> _EXERCISE SET_:
- A) Answer these from the opinion column:
(i) For which newspaper is the writer the new opinion editor?
(ii) Who is named as the publisher on the editorial board?
(iii) In how many characters does the social media mob shout you down?
- B) Write out everything in the opinion column from "So, just a couple" down to "the first place.", changing "ground rules" to "house rules".

> _TEXT_:
···
On a national level, we need to talk about immigration, gun violence and race relations.

The problem, though, is that in our current political climate, our conversations are dominated by extremes, typically shouting down one another in very brief, unproductive exchanges. “Snowflake!” responds one side. “Fascist!” shouts another. “Libtard, racist, anarchist.” The insults go on without any real discussion about the issue we were fighting about to begin with. Too often, people get shouted down just for raising a question.

That leads the vast majority of the population hunkered down in a bunker in the middle of a battlefield, afraid to raise their head and speak up, lest it gets shot off by a volley from one side or the other.

“Shouldn’t we do something about illegal immigration?” Zing, the social media mob descends and shouts you down in 280 characters.

“I’m not so sure those GOP tax cuts actually helped anyone I know.” Pow, you’re a Trump hater.

“Actually, I think it’s a good idea we stand up to China and try to fix our trade imbalance.” Oof, you’re a brainless protectionist.

On and on, and no one seems to be discussing the actual merits of any of these arguments. What should we do about people who enter the country illegally? Are the GOP tax cuts actually working as they were intended? What should we do about the trade imbalance with China?

I don’t really watch cable news, but from what little I’ve seen, those networks seem to be the problem, not the solution.

As the new opinion editor for the Idaho Statesman, my goal is to create a space where reasonable people can have a reasonable discussion about the issues of the day. Newspapers are in a unique position and play a historically vital role in fostering those civil discussions.

So, just a couple of ground rules.

If you disagree with something or someone on the Opinion page, you are invited to write a letter to the editor to rebut what you read. What’s not acceptable is telling us we shouldn’t have run something in the first place.

Editorials aren’t the end-all, be-all, last word on the matter. Our editorials are based on the majority opinion of our editorial board, which is composed of our publisher, Rebecca Poynter, and several members of the community. By writing and publishing an editorial, we are not saying this is the absolute correct assessment or final determination of a subject. You are free to disagree, but I just ask that you disagree by presenting well-reasoned counterarguments. Calling board members a nasty name or simply stating they don’t know what they’re talking about is not an argument. We’ve got too much of that going on already, and it’s not working.
···
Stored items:
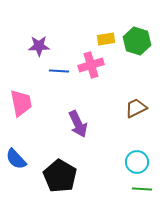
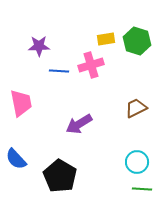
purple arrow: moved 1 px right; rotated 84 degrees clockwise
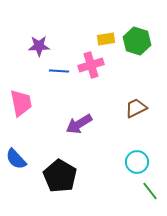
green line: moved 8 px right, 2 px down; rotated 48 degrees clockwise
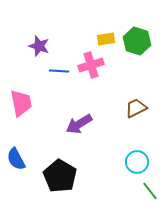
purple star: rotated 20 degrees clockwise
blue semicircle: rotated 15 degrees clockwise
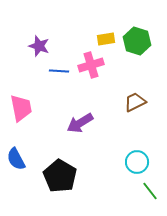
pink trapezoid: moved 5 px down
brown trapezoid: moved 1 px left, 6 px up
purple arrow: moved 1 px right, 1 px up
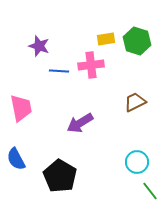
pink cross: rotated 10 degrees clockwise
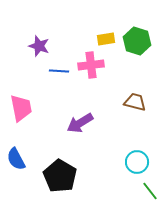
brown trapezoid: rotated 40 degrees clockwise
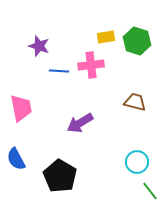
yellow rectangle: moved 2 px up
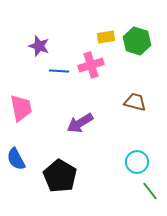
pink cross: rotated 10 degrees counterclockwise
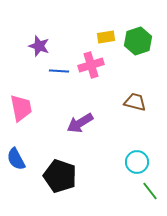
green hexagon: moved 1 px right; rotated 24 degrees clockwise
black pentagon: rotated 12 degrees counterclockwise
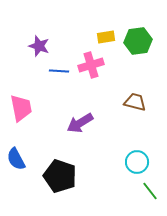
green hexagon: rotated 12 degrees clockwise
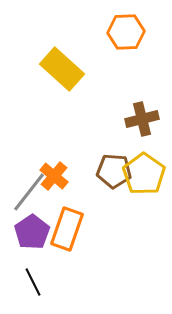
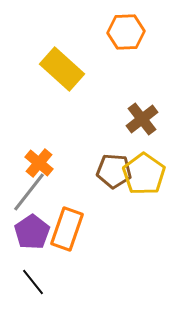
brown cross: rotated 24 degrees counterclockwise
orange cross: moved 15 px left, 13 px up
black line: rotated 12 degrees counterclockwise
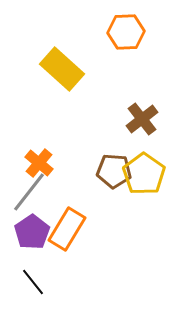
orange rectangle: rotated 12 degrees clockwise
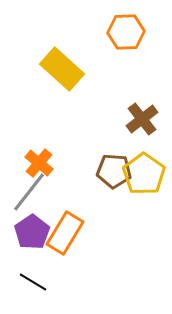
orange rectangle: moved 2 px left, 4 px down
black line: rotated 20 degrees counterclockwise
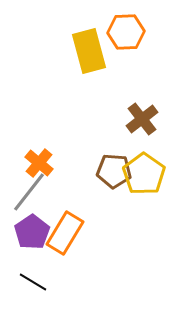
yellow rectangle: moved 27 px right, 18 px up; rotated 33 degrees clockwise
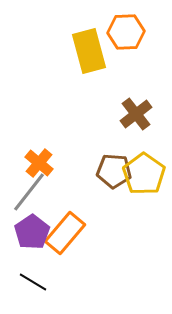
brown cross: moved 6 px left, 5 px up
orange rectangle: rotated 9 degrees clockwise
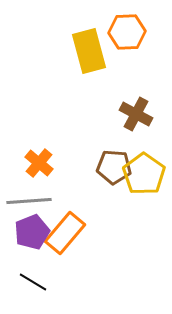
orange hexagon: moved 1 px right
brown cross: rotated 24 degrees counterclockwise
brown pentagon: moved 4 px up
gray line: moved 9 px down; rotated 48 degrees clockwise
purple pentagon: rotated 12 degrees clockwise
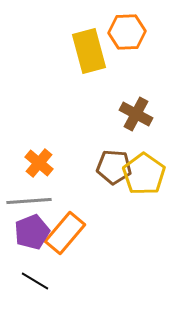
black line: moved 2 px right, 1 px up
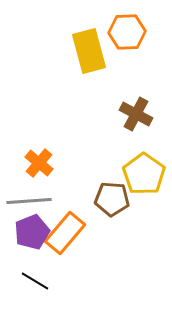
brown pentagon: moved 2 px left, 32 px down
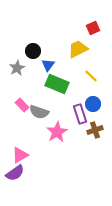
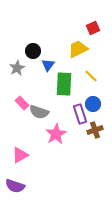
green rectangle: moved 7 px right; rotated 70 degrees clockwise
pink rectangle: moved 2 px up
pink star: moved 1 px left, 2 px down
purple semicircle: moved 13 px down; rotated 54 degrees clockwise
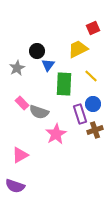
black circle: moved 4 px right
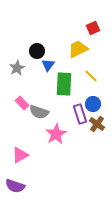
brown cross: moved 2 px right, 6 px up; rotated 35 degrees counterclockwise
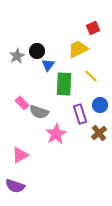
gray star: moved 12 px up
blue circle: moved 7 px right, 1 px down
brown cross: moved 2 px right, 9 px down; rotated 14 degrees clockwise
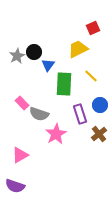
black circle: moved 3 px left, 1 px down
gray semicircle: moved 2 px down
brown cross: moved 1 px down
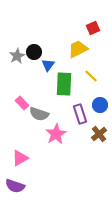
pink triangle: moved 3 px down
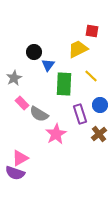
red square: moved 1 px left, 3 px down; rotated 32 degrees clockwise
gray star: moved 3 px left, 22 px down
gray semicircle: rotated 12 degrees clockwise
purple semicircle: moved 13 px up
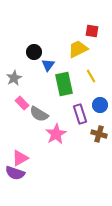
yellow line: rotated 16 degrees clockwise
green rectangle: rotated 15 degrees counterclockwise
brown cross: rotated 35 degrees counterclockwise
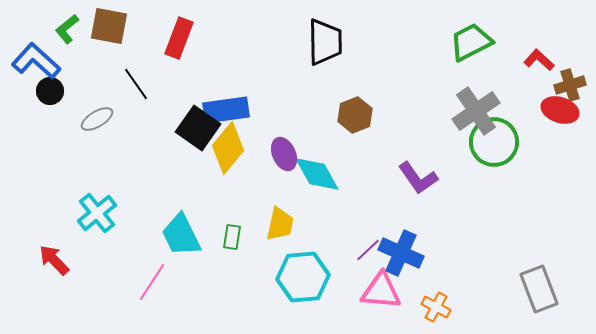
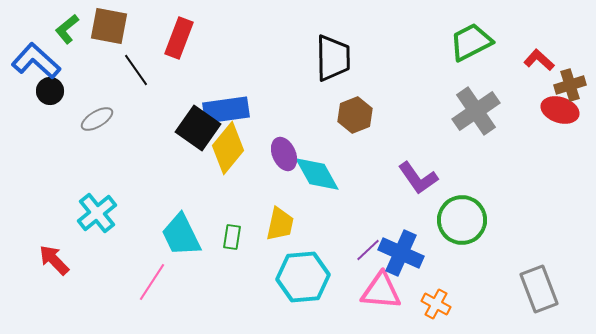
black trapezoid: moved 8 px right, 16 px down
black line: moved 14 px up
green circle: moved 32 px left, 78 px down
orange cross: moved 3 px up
···
> _THE ANSWERS_:
- A)
(i) The Idaho Statesman
(ii) Rebecca Poynter
(iii) 280

- B)
So, just a couple of house rules.

If you disagree with something or someone on the Opinion page, you are invited to write a letter to the editor to rebut what you read. What’s not acceptable is telling us we shouldn’t have run something in the first place.